##### Data records #####
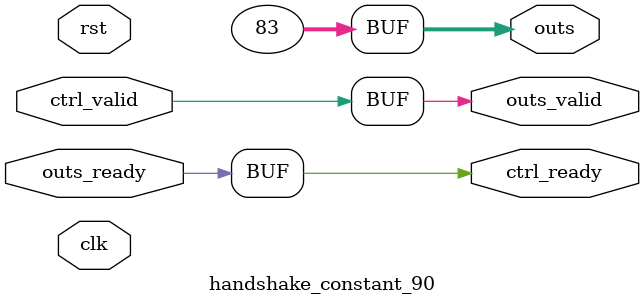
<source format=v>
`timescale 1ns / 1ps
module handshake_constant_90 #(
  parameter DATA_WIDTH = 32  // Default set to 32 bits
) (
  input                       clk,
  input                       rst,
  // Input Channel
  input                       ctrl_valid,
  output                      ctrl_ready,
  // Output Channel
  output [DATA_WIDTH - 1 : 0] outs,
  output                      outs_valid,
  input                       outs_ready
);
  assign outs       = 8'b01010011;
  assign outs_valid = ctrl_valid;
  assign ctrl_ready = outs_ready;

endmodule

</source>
#####
Nothing but the lines with "assign" should be returned, copied from the entries above.

  assign outs       = 8'b01010011;
  assign outs_valid = ctrl_valid;
  assign ctrl_ready = outs_ready;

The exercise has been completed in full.